By Dorothy Seehausen
After a long, snowy Wisconsin winter, it was time to take up my daughter’s invitation to visit my granddaughter, the anthropology major, at Augustana University in Sioux Falls, South Dakota. It was her 20th birthday and they promised me an hour on my own to do research. Her dorm is within walking distance of the Krause Research Library at the Center for Western Studies (CWS), so while they took a stroll around the campus enjoying the warmish spring-like weather I headed over to the CWS for a frolic of my own – piecing together the awesome story of our pioneer ancestors.
Located at 2001 S. Summit Avenue in Sioux Falls, the CWS houses a welcome center, gift shop, museum, and library. Most of its many offerings are free, and include the new permanent museum exhibits Voices of the Northern Plains, as well as the Krause Research Library which houses 40,000 volumes on the Great Plains/American West. Partnerships with the South Dakota State Historical Society, the South Dakota Archaeological Society and the University of Nebraska’s Center for Great Plains Studies aid the CWS in their goal to stimulate interest in the heritage of South Dakota. There is also online access to thousands of photos and documents in the library’s database Northern Plains Peoples & Places.

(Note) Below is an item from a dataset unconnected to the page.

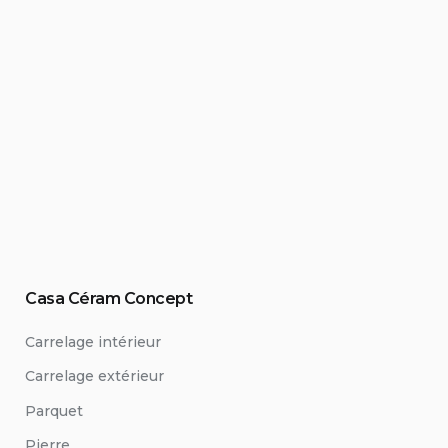
Casa Céram Concept
Carrelage intérieur
Carrelage extérieur
Parquet
Pierre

The Krause Research Library is upstairs, its walls appropriately decorated with long rows of books I wished I had time to get lost in. Off to the left at the top of the stairs an ample staff room awaits with staff to assist the researcher’s every whim. Open to the public, family historians either can browse the shelves themselves or hire a researcher to work with. Since my time and funds were limited, I decided to sit at the computer looking for books, articles, magazines – anything that contained the history of homesteading in South Dakota, my latest family history project.
My interest in South Dakota started when I married in 1961. My husband’s grandparents (my granddaughter’s great-greats), Thomas and Ida Mae Shanahan purchased 160 acres of homestead land for a filing fee of $18 in Lyman County, South Dakota in 1908. Their story is a microcosm of the lives of thousands of homesteaders who poured into Dakota Territory from 1860 to 1920, thanks to the homestead act of 1862.
Using “homesteading” and “South Dakota” as my search terms, a few minutes later I discovered “Drawn to the Land: Homesteading Dakota.” This guide is a 20-page booklet, digitized and available online, describing the South Dakota State Historical Society’s traveling exhibit to celebrate the state’s 125th anniversary. It includes an overview of the homesteading experience from the first purchase of 160 acres of land to proving it up and all the hardships, pitfalls and successes in between, including pictures of the one room sod huts many families had to live in.
I downloaded the guide on my flash drive, happy as great-great grandpa Shanahan must have been as he stood on his land for the first time, a land patent in his pocket and a dream in his heart.
So how big actually is 160 acres? The Mall of America is about 96 acres; Vatican City is about 110; Ellis Island is 27.40 acres; Buckingham Palace itself has 19 acres of floor space. Fort Knox is 109,054 acres. And if you had 168 football fields? They would fit on your 160 acres of land.